Start of Block

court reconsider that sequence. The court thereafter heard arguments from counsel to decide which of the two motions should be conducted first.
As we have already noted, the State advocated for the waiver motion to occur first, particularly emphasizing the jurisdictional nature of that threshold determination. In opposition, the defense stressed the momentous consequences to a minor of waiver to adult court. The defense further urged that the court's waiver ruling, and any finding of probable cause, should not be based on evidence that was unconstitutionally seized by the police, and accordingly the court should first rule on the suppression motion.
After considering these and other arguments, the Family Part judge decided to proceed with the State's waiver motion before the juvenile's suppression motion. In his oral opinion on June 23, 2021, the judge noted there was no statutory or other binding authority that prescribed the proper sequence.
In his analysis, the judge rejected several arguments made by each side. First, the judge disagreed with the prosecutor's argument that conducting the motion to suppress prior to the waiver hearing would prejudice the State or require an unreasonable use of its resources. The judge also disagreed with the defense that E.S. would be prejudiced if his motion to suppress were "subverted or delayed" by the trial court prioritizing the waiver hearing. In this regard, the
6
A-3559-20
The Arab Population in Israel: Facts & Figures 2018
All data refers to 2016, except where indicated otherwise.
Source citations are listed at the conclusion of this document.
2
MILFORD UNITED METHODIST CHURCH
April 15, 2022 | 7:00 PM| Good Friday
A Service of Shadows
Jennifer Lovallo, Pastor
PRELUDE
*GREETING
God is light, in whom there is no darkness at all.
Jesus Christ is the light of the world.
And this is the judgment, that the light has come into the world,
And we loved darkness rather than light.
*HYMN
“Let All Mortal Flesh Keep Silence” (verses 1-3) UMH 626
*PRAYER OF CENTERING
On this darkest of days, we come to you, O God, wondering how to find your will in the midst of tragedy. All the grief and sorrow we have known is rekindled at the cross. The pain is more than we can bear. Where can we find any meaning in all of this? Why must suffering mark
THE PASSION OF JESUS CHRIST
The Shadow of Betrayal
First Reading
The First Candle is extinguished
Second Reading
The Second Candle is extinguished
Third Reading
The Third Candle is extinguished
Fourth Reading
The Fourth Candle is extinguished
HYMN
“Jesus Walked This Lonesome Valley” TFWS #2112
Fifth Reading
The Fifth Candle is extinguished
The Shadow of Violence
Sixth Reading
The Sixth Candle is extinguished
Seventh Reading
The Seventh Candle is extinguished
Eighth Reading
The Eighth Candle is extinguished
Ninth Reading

End of Block

Exercise >> Reproduce exactly the final stretch of the listing, starting at the line that contains "MILFORD UNITED METHODIST CHURCH" and ending with the last line.

Answer for the task >>
MILFORD UNITED METHODIST CHURCH
April 15, 2022 | 7:00 PM| Good Friday
A Service of Shadows
Jennifer Lovallo, Pastor
PRELUDE
*GREETING
God is light, in whom there is no darkness at all.
Jesus Christ is the light of the world.
And this is the judgment, that the light has come into the world,
And we loved darkness rather than light.
*HYMN
“Let All Mortal Flesh Keep Silence” (verses 1-3) UMH 626
*PRAYER OF CENTERING
On this darkest of days, we come to you, O God, wondering how to find your will in the midst of tragedy. All the grief and sorrow we have known is rekindled at the cross. The pain is more than we can bear. Where can we find any meaning in all of this? Why must suffering mark
THE PASSION OF JESUS CHRIST
The Shadow of Betrayal
First Reading
The First Candle is extinguished
Second Reading
The Second Candle is extinguished
Third Reading
The Third Candle is extinguished
Fourth Reading
The Fourth Candle is extinguished
HYMN
“Jesus Walked This Lonesome Valley” TFWS #2112
Fifth Reading
The Fifth Candle is extinguished
The Shadow of Violence
Sixth Reading
The Sixth Candle is extinguished
Seventh Reading
The Seventh Candle is extinguished
Eighth Reading
The Eighth Candle is extinguished
Ninth Reading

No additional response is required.